Entre pétro-Etats et électro-Etats, cette frontière qui n’en est pas une
C’est la nouvelle grille de lecture du monde énergétique : d’un côté les « petro-states« , l’Amérique de Donald Trump en tête, arc-boutés sur leurs hydrocarbures ; de l’autre les « électro-Etats », Chine en majesté, « premier électro-Etat de l’histoire », qui auraient fait de l’électron la monnaie de la puissance. La taxinomie est séduisante mais résiste mal au réel.
Le réel, ce sont d’abord les carnets de commandes de GE Vernova, premier fabricant mondial de turbines à gaz, ces machines qui, au cœur des centrales, brûlent la molécule pour fabriquer des électrons. 100 gigawatts commandés ou réservés, des créneaux vendus jusqu’en 2030 : pourquoi cette ruée ? Parce que le « pétro-Etat » américain vit son plus grand choc de demande électrique depuis un demi-siècle, tiré par les centres de données de l’intelligence artificielle, et que le gaz reste le moyen le plus rapide d’y répondre. L’Amérique fossile commande des machines à électrifier. Et le Texas, cœur de son industrie pétrolière, a installé en 2025 deux fois plus de solaire que la Californie ; le gaz y demeure la première source d’électricité, mais il change de métier : de fournisseur d’énergie, il devient assureur de flexibilité, prenant le relais quand le soleil se couche. Le gaz n’est pas la frontière entre deux mondes mais l’outil de passage de l’un à l’autre.
La vraie question n’est pas de savoir qui est pétro ou électro mais qui électrifie et comment.

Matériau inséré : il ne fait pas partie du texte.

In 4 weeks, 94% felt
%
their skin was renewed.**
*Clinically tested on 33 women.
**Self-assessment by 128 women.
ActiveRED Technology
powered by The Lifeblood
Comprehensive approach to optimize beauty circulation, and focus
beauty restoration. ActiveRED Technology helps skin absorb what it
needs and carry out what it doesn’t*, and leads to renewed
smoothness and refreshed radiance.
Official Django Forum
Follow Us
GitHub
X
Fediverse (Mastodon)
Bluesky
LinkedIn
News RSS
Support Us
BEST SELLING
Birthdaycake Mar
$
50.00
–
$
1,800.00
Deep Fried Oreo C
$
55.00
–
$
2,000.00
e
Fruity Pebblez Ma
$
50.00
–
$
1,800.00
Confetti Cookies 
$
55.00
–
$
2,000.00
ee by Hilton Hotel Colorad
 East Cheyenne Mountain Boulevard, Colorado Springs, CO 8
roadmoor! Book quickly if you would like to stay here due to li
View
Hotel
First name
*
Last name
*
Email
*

Là, les trajectoires divergent. La Chine électrifie par stratégie industrielle : l’électricité dépasse 27 % de sa consommation finale d’énergie (un doublement en vingt ans) et Pékin ajoutera d’ici cinq ans l’équivalent de la consommation électrique de l’Union européenne. Les Etats-Unis électrifient par la demande, celle de l’IA, en ordre dispersé, de la Californie réglementaire au Texas marchand. L’Europe, elle, a décarboné son offre mais son taux d’électrification stagne autour de 20 %, comme celui des Etats-Unis, constate l’Agence internationale de l’énergie. Nous avons l’électricité propre, pas ses usages.

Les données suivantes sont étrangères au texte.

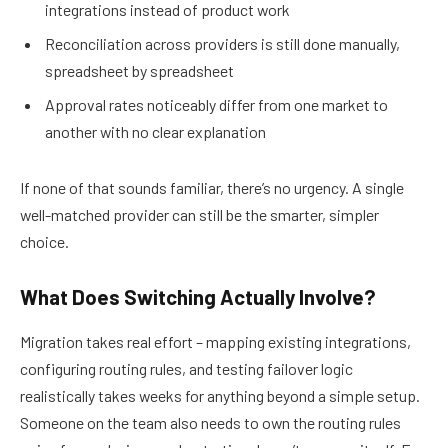
integrations instead of product work
Reconciliation across providers is still done manually,
spreadsheet by spreadsheet
Approval rates noticeably differ from one market to
another with no clear explanation
If none of that sounds familiar, there’s no urgency. A single
well-matched provider can still be the smarter, simpler
choice.
What Does Switching Actually Involve?
Migration takes real effort – mapping existing integrations,
configuring routing rules, and testing failover logic
realistically takes weeks for anything beyond a simple setup.
Someone on the team also needs to own the routing rules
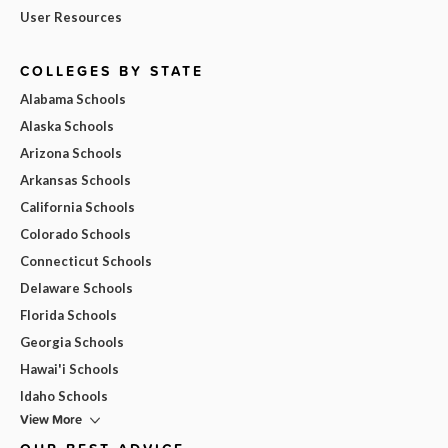
User Resources
COLLEGES BY STATE
Alabama Schools
Alaska Schools
Arizona Schools
Arkansas Schools
California Schools
Colorado Schools
Connecticut Schools
Delaware Schools
Florida Schools
Georgia Schools
Hawai'i Schools
Idaho Schools
View More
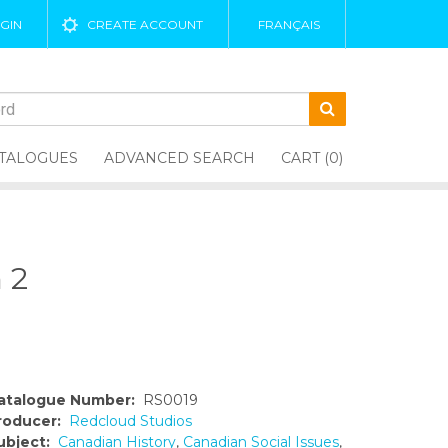
GIN
CREATE ACCOUNT
FRANÇAIS
TALOGUES
ADVANCED SEARCH
CART (0)
 2
atalogue Number:
RS0019
roducer:
Redcloud Studios
ubject:
Canadian History
,
Canadian Social Issues
,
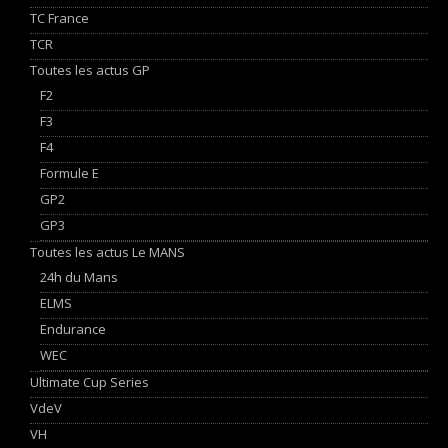
TC France
TCR
Toutes les actus GP
F2
F3
F4
Formule E
GP2
GP3
Toutes les actus Le MANS
24h du Mans
ELMS
Endurance
WEC
Ultimate Cup Series
VdeV
VH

Des électrons européens sans emploi
Or, sur un continent interconnecté, ce demi-chemin devient un enjeu politico-économique : des électrons sans emploi font des surplus et les surplus des uns débordent chez les autres. C’était l’enjeu de la réunion tenue le 6 juillet, à Paris, par la ministre chargée de l’énergie, Maud Bregeon, avec ses homologues espagnole et portugaise et le commissaire européen à l’énergie, Dan Jørgensen. Objet : mieux relier à la France une péninsule ibérique saturée de solaire, que le black-out d’avril 2025 a rappelée à sa fragilité. Mais derrière la tuyauterie, une question politique : peut-on interconnecter sans coordonner ? Paris a dénoncé les « passagers clandestins » qu’engendrent des mix non coordonnés, à commencer par l’Allemagne : faute de lignes intérieures suffisantes, l’électricité de ses éoliennes de mer du Nord emprunte les réseaux voisins pour rejoindre la Bavière, saturant les lignes des autres et y déversant sa volatilité.

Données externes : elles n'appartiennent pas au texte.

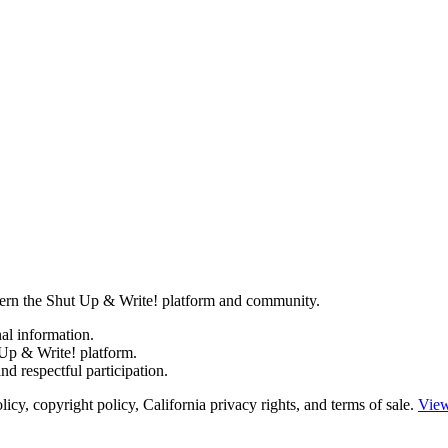
govern the Shut Up & Write! platform and community.
al information.
Up & Write! platform.
d respectful participation.
y, copyright policy, California privacy rights, and terms of sale.
View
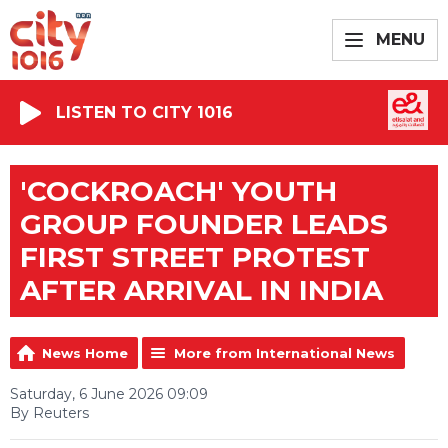
MENU
LISTEN TO CITY 1016
'COCKROACH' YOUTH
GROUP FOUNDER LEADS
FIRST STREET PROTEST
AFTER ARRIVAL IN INDIA
News Home
More from International News
Saturday, 6 June 2026 09:09
By Reuters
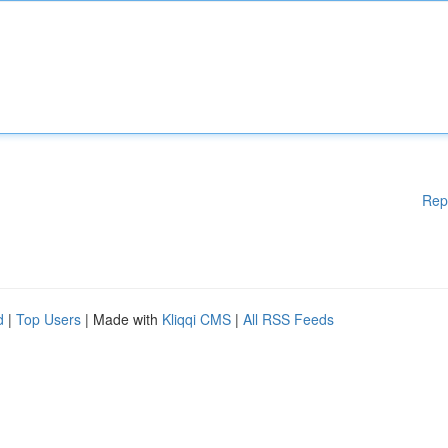
Rep
d
|
Top Users
| Made with
Kliqqi CMS
|
All RSS Feeds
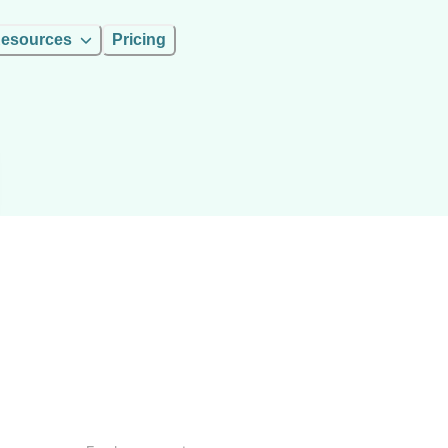
esources
Pricing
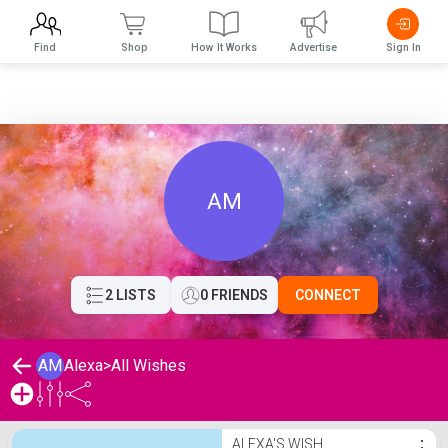
Find
Shop
How It Works
Advertise
Sign In
AM
2 LISTS
0 FRIENDS
CONNECT
AM
Alexa
>
All Wishes
Alexa's Wishlist
ALEXA'S WISH
⋮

La France subit de plein fouet ce désordre et les effets d’une demande atone. Championne d’Europe des prix négatifs – 9 % du temps au premier semestre, un record à -498 euros le mégawattheure ! -, elle passe son temps à éteindre ses électrons : réacteurs modulés au détriment de leur économie, parcs solaires et éoliens écrêtés. Son nucléaire, mal taillé pour la pointe mais irremplaçable pour tenir le système quand le vent fait défaut, stabilise le réseau continental : 51 térawattheures exportés en six mois, un quart de la production nationale. Et lorsque la canicule de juin a contraint des réacteurs à réduire leur puissance – non par manque d’eau, mais parce que la réglementation plafonne la température des rejets dans les rivières -, c’est le gaz qui a pris le relais, en plein été. Même l’électro-Etat le plus accompli ne tient pas sans molécules.
Le clivage qui compte n’oppose pas les Etats du pétrole aux Etats de l’électron : il sépare les systèmes qui électrifient leur demande de ceux qui n’ont électrifié que leur offre. La Chine a fait le premier choix ; l’Amérique y est poussée par ses machines ; l’Europe a fait le second et s’étonne ensuite de brader des électrons que nous payons dans nos factures mais que personne ne consomme. Electrifier n’est pas seulement produire des kilowattheures mais aussi leur trouver des emplois. Tant qu’il n’aura pas résolu cette équation, le Vieux Continent pourra multiplier les interconnexions : il ne fera que mutualiser, à prix d’or, ses problèmes sans mutualiser ses choix.